Pulaski Tunnel Trail
This trail leads to a mine that was used as a sanctuary during the Great Fire of 1910.
Five miles outside of Wallace, Idaho, lies the Pulaski Tunnel Trail, named after Edward “Big Ed” Pulaski, the hero who led nearly his entire crew of 45 firefighters to safety during the Great Fire of 1910.
In 1910, a huge fire dominated north Idaho. Pulaski and his crew of 45 were on Striped Peak when the blaze erupted, and they knew they had to flee. Pulaski led his men to the Nicholson mine tunnel, where Big Ed ordered the firefighters into the mine shaft on August 20th.
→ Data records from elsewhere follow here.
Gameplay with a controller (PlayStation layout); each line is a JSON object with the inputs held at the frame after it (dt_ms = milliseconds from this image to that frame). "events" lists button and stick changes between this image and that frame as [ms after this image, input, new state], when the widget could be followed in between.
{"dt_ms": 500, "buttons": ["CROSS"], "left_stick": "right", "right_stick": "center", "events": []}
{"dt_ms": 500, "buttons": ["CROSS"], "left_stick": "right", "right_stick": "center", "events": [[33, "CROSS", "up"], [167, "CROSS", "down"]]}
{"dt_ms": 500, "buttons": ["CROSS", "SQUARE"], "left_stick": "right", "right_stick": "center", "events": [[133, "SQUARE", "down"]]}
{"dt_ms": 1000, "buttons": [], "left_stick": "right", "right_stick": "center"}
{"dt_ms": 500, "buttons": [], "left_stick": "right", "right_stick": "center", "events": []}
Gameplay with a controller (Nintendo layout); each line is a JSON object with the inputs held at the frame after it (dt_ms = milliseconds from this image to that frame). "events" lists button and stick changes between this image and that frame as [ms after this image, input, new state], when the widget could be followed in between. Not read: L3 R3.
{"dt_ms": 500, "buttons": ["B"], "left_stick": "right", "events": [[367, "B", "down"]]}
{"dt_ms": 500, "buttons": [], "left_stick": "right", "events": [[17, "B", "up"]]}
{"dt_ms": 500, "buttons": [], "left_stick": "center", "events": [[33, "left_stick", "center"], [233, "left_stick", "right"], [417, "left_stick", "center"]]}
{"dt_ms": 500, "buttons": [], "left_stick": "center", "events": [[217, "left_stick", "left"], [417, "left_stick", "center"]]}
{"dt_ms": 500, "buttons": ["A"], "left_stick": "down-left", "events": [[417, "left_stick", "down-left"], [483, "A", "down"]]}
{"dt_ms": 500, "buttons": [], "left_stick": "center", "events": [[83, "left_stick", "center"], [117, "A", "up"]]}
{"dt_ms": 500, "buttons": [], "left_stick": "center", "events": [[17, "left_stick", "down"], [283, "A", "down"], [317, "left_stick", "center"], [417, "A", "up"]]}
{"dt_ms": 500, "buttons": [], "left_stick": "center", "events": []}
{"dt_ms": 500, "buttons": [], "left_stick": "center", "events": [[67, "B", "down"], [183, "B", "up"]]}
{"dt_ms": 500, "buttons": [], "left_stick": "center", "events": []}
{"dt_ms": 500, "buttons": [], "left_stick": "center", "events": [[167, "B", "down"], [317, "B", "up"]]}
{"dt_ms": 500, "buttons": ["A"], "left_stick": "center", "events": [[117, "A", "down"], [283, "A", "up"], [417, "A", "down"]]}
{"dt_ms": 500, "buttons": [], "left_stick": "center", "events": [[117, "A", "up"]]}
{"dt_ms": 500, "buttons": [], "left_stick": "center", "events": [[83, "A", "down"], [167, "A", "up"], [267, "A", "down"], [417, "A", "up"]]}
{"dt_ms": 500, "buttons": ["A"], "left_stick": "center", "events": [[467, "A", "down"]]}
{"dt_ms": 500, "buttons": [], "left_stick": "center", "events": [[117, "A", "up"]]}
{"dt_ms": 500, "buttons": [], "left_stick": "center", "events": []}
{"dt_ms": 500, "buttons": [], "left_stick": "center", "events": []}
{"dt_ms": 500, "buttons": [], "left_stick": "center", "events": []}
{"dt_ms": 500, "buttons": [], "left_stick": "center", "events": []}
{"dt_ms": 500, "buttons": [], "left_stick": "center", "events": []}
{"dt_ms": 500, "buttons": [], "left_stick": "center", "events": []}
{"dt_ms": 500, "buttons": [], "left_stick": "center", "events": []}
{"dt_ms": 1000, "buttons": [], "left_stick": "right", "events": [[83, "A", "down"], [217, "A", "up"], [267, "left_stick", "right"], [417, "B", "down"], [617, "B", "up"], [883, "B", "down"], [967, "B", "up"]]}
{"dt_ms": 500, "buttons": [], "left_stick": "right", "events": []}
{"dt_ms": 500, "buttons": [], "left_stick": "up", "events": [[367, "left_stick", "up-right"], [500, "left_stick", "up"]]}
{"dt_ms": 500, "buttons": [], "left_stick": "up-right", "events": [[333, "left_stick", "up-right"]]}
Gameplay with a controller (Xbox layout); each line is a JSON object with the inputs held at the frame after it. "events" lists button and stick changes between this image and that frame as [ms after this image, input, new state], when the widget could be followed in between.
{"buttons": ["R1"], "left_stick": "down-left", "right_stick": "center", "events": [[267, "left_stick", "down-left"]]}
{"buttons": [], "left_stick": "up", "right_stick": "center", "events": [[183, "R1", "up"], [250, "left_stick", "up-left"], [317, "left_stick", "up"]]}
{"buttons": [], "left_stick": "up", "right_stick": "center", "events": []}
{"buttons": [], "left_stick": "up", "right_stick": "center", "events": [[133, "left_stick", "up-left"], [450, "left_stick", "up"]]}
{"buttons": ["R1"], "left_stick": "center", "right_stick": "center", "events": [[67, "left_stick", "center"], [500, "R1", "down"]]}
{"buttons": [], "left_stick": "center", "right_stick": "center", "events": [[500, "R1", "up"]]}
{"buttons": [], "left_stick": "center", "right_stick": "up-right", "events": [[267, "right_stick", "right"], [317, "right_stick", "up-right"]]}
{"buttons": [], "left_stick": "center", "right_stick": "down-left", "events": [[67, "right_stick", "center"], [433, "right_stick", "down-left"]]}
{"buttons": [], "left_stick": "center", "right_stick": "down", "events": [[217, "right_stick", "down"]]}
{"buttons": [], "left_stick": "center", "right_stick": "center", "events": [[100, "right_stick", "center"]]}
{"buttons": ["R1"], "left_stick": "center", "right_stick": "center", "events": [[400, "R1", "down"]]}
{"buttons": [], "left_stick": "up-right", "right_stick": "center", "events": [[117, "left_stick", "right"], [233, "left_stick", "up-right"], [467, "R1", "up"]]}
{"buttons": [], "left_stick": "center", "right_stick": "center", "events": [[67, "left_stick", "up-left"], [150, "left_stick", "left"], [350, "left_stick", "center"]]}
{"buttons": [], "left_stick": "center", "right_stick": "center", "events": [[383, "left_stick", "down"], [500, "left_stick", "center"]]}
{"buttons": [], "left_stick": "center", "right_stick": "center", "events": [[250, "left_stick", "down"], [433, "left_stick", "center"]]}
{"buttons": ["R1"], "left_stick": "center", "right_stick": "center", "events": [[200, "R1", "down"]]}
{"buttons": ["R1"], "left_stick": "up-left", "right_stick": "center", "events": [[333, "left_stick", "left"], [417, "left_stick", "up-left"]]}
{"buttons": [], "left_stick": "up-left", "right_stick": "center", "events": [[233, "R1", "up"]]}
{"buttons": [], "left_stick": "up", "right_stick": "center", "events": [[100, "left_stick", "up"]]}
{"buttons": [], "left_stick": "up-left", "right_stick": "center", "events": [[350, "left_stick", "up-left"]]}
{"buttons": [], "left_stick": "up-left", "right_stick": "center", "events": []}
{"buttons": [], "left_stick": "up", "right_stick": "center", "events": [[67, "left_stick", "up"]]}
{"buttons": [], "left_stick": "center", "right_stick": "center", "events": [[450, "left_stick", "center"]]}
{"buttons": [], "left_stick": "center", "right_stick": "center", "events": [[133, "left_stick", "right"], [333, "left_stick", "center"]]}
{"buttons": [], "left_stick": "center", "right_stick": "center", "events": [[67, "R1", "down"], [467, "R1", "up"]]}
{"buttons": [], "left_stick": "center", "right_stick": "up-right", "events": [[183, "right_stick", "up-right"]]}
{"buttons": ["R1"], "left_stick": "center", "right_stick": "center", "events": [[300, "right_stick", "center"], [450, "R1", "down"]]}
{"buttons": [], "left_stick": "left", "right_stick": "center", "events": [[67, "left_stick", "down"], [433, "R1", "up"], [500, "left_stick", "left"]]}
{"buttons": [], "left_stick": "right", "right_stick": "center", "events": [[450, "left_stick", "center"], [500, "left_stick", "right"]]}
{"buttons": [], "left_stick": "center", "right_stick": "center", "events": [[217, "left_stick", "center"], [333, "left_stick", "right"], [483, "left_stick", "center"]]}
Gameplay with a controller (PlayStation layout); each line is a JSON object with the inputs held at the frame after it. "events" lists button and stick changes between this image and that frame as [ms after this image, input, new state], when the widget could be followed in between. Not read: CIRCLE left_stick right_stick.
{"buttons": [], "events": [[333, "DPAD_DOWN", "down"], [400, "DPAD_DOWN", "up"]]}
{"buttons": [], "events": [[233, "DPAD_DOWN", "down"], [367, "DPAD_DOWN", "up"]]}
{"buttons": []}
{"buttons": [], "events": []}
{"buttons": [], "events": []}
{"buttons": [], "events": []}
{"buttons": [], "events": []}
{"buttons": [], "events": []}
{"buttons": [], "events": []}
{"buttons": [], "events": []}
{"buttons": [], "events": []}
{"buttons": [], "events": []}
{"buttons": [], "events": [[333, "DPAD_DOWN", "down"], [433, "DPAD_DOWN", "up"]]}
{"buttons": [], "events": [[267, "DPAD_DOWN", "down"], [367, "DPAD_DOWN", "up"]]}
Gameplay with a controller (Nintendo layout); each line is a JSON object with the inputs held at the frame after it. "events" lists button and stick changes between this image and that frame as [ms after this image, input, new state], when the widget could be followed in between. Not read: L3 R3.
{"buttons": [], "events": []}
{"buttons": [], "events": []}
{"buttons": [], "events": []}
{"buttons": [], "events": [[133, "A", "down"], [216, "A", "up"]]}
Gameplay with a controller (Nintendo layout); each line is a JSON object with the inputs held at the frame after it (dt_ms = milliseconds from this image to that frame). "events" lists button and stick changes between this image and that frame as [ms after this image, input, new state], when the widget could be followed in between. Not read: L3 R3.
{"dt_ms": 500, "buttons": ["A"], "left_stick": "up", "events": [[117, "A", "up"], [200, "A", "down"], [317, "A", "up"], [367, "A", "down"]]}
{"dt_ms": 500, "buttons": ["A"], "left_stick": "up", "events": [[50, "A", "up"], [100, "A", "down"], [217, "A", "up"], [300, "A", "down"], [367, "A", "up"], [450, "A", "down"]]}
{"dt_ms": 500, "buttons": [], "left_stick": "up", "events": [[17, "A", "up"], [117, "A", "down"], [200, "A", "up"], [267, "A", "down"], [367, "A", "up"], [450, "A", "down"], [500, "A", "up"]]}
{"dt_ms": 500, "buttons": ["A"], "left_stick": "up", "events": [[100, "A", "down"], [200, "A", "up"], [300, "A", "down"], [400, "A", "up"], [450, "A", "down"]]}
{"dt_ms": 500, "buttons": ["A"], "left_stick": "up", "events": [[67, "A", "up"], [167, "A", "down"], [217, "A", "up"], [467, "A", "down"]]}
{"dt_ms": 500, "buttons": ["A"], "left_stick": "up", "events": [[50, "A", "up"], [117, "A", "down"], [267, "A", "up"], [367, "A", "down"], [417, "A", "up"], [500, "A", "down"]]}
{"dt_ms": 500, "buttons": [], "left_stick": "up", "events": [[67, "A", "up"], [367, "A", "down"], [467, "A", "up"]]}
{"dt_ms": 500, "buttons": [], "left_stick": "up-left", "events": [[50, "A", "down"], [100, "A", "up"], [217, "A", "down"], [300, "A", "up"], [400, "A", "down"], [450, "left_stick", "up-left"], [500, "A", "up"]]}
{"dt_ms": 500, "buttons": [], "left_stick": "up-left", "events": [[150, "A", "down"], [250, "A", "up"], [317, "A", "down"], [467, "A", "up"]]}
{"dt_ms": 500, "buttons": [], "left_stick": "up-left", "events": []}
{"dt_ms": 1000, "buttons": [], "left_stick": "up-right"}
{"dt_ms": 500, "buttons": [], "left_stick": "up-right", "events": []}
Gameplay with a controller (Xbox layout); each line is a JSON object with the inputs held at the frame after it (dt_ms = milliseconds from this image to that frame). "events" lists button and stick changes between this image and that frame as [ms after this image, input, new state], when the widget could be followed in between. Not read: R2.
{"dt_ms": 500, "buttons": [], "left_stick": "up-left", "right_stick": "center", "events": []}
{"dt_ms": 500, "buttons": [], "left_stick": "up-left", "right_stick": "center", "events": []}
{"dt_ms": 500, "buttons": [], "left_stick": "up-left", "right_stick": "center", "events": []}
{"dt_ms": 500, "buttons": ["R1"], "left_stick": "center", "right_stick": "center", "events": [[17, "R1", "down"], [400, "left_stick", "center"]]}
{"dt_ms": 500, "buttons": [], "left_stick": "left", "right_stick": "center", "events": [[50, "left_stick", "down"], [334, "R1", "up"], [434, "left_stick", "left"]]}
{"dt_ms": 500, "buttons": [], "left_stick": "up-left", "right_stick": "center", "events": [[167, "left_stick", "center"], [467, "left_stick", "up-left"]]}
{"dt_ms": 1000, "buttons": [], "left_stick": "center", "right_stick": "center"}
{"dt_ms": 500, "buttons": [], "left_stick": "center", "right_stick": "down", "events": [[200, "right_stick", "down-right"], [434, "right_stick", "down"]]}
Pulaski told his crew to lie face down in order to have breathable air, rather than heavy smoke. At one point, a man tried to make a run for it, and Pulaski pulled his revolver on him and said, “The next man who tries to leave the tunnel I will shoot.” Naturally, the tunnel was a madhouse, but after about five hours the place had quieted down. Some men passed out, five of whom were never to wake again. The rest survived the blaze, thanks to the actions of “Big Ed.”
For decades, the tunnel’s location was lost. In 1979, archaeologist and historian Carl Ritchie was given the assignment to find the mine. After countless hours of research and exploring, he finally discovered its location outside Wallace. The community members raised funds to create a trail to the site, which includes informational signs along the way and a restored wooden gateway to the tunnel. Although it appears burnt and realistic, the arch was crafted after the fact to appear as if it successfully made it through the 1910 fire.
Know Before You Go
The trail is four miles there and back. It is moderately trafficked and dogs are allowed on leash. After hiking for two miles, you will be able to view the Nicholson mine. Although there is no maintained path to the mine entrance, it is possible to walk to it. There is also a metal gate within the mine, preventing people from entering.